First, we need to reform or adjust the Access to Information Act so that every agency of government that spends taxpayers' dollars comes under the Access to Information Act so that everyone can see how that money is spent. Second, we need to compile a list of those agencies that are not under the Access to Information Act and set up a regime where they are regularly audited. I do not see why any agency in government should not be subject to a proper audit. Those are two major lessons we can take from our experience with the Privacy Commissioner.
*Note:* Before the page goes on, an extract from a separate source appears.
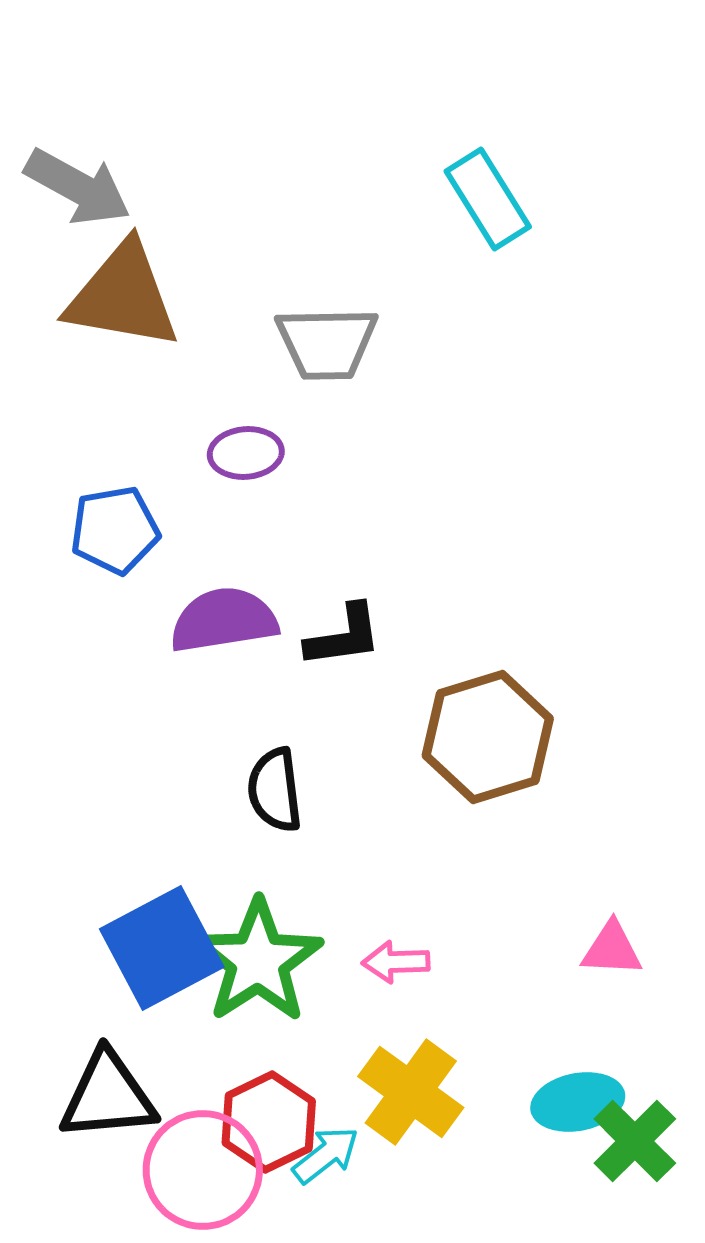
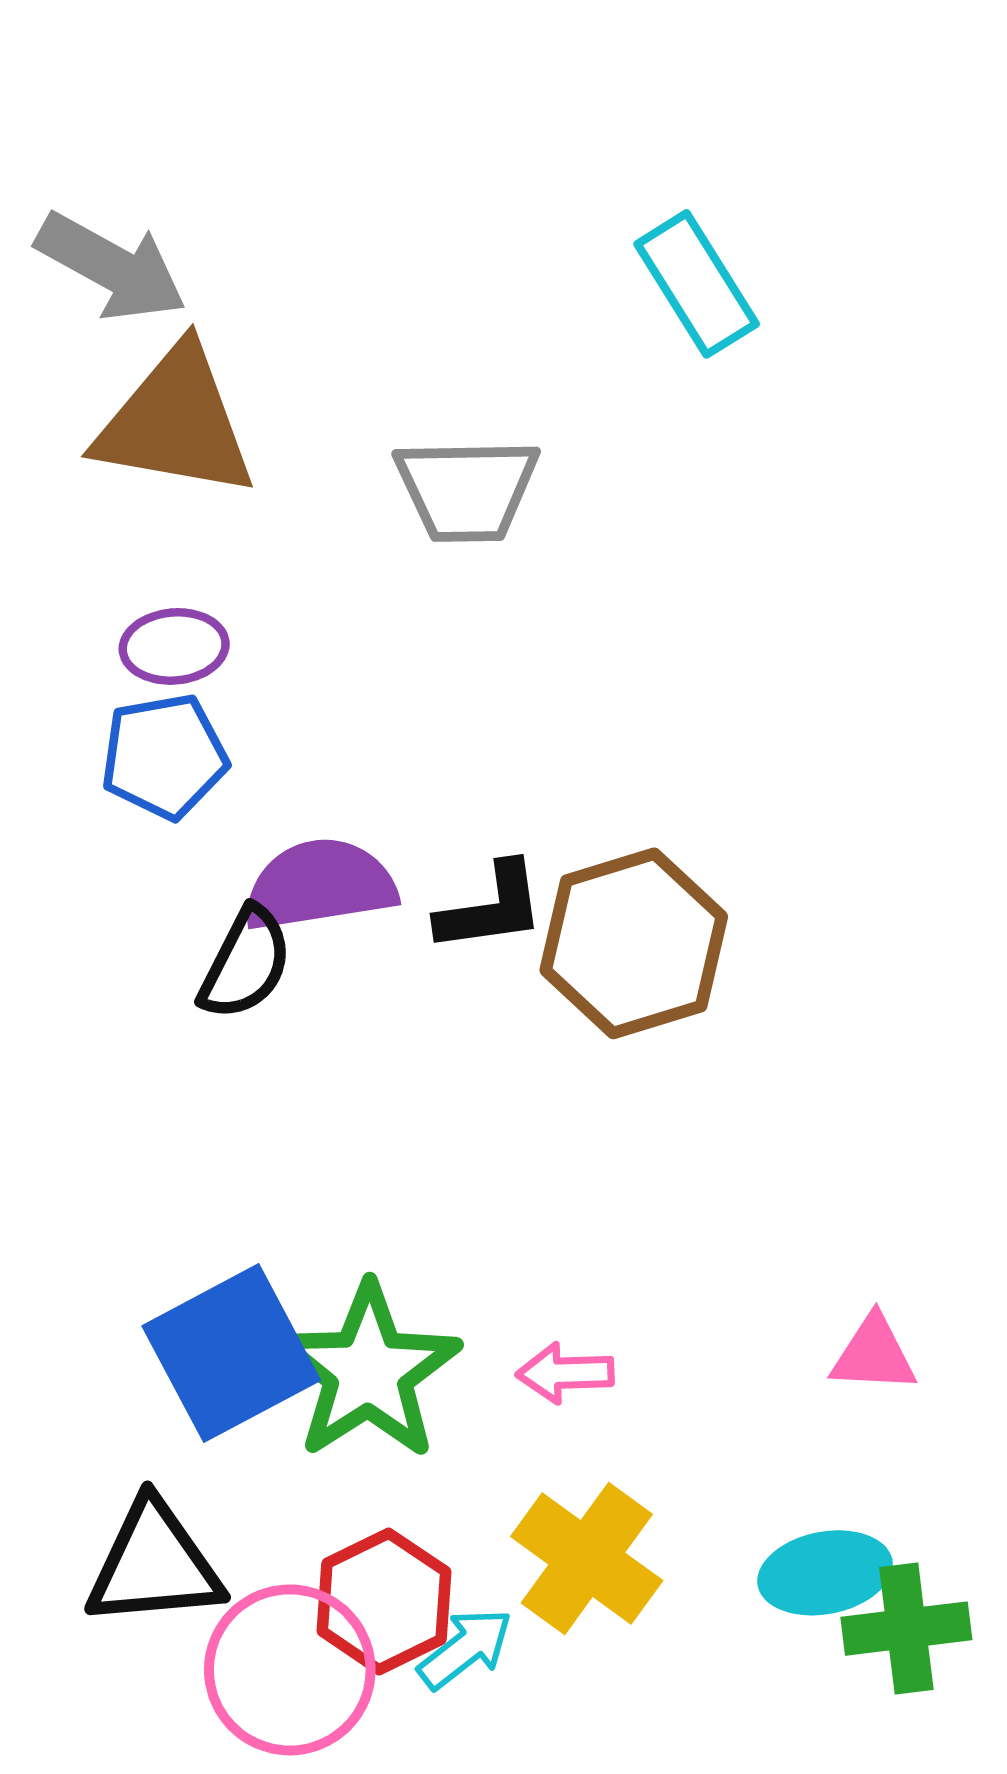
purple ellipse: (246, 453) -> (174, 646), moved
brown hexagon: (488, 737) -> (634, 943), moved
black semicircle: (275, 790) -> (246, 963), moved, turned -146
green cross: (635, 1141) -> (906, 1629), turned 38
This whole exercise with respect to discovering the problems in the Privacy Commissioner's office and investigating them is a wonderful example of what members of Parliament can do together. It was not the government that discovered this problem and it was not just the Liberals. The fact that such a thorough job was done to expose the problems that existed with the Privacy Commissioner is a reflection on standing committees, in this case the government operations committee, realizing their power.
I have been in the House for 10 years and 10 years is a long time. But I can remember when I first came in 1993 and, generally speaking, standing committees did very little. Basically, because they were dominated by government members who always wanted to do what their leadership wanted them to do, it was very difficult to see standing committees show any independence or show any real initiative to get to the bottom of things, to look at government spending, and to look at the issues that they were really charged by Canadians to look at.
There has almost been a revolution. The government operations committee did a wonderful job on the estimates as well as on the Radwanski file. The Standing Committee on Public Accounts has done excellent work in looking at expense accounts and at the problems of the sponsorship files where public agencies appear to have misused public funds.
Other committees have shown similar initiatives but these two, in particular, I commend. I think what we are looking at is a new era of Parliament. Once backbench MPs discover the real power there will be no looking back. There will only be looking forward.